4 Nisan 2015 Cumartesi

Herkes ''baba'' olamaz...


Burnun hep kaf dağında derdi babam, bense fazla sesimi çıkaramazdım. Aslında o hep haklıydı da ben kabul etmezdim. Hayat belki de küçük yaşta öğretmişti bana büyük yüklerin, küçük omuzlar da taşındığını. Daha 15 yaşındayken  bir kitap yazmaya başlamıştım, ismini bile koyamadığım... İlk satırında şöyle yazıyordu "küçük düşünenler insanları konuşur... Büyük düşünürler ise  icatları!"
Bu söz benim ilerlemem gereken yoldu. Kızlar babalarına aşık olur derler ya hah işte bu söz tamamen doğru. Bense bunu asla kabul etmek istemeyenlerden oldum. Çünkü ben onun kızıydım, duruşundan konuşmasına kadar. Ona öyle çok benziyordum ki bunu kendisi bile kabul edemiyordu. Tek farkımız vardı benim hic bir zaman küçük hayallerim ulaşılabilir sokaklarım olmamıştı. Ne mi oldu ben hala ilerlemem gereken yolda koşuyorum babamsa hala benimle, evet yine de aynı sözü tekrarlıyor ve ben her söylediğin de ona içten içe teşekkür ediyorum.

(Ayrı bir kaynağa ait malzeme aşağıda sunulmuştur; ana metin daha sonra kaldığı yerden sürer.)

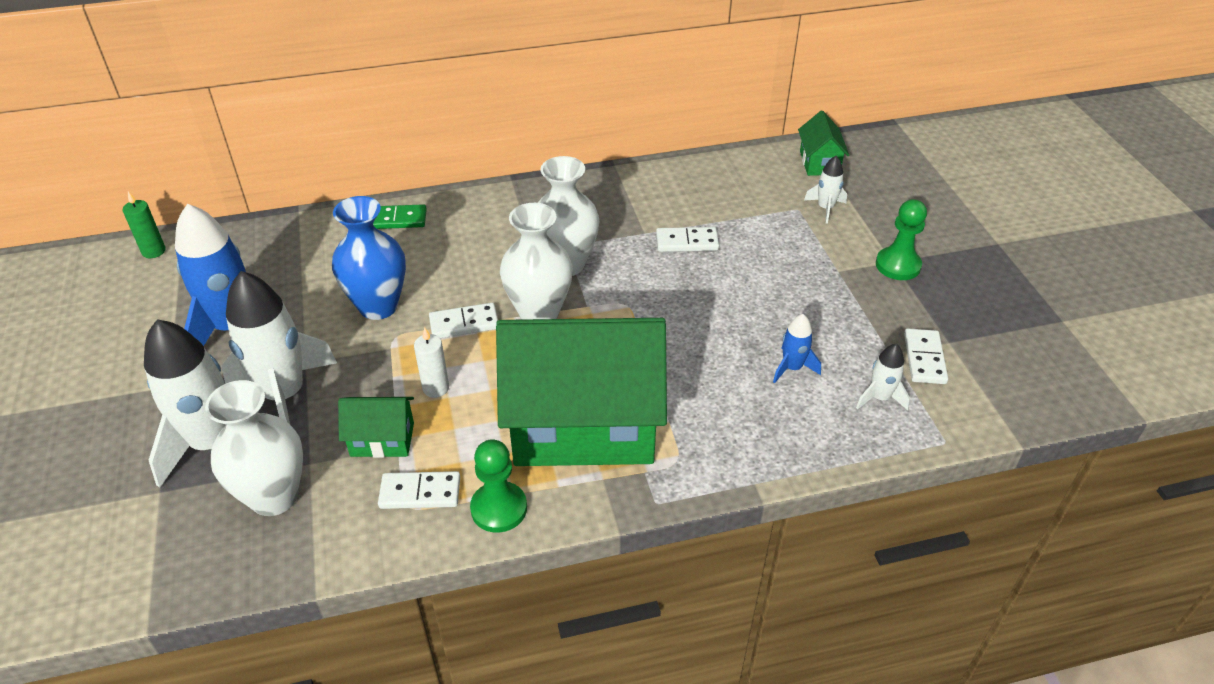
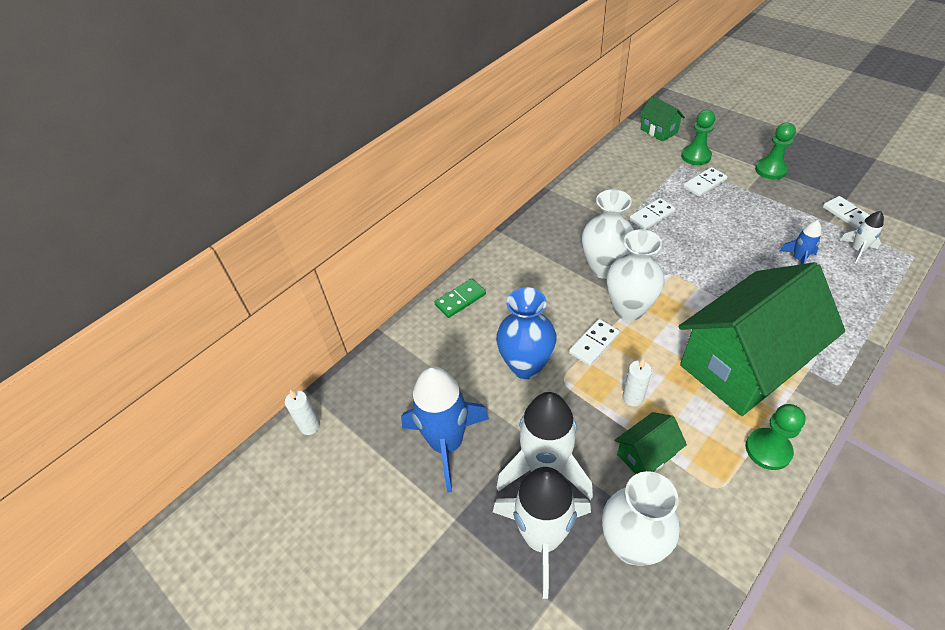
camera: 30 degrees left, 5 degrees up
(153, 251) = (310, 426): green candle -> white candle
(420, 492) = (713, 473): white domino -> white domino (704, 184)
(825, 208) = (696, 156): white rocket -> green pawn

Yürümem gereken yollar da  emin adımlar atma mı sağladığı için.  Bu arada evet onu çok seviyorum ve çok özlüyorum kimsenin çözemeyeceği bir bağ var belki de aramız da ama biz yine de taştan ördüğümüz duvarları gözyaşlarıyla boyadık, bir tuttuğun eli, bir de sevdiğin kalbi bırakmayacaksın işte bunlar olmadığı zaman ne büyük adımlar ne de hayallerin kurtarabilir seni...

Bazen ayakta duracak halin kalmaz ve babanın bir sıcaklığı yeter seni ayakta tutmaya. Sadece hayat veren değil, hayat verip hak eden, baba adını taşıyabilir.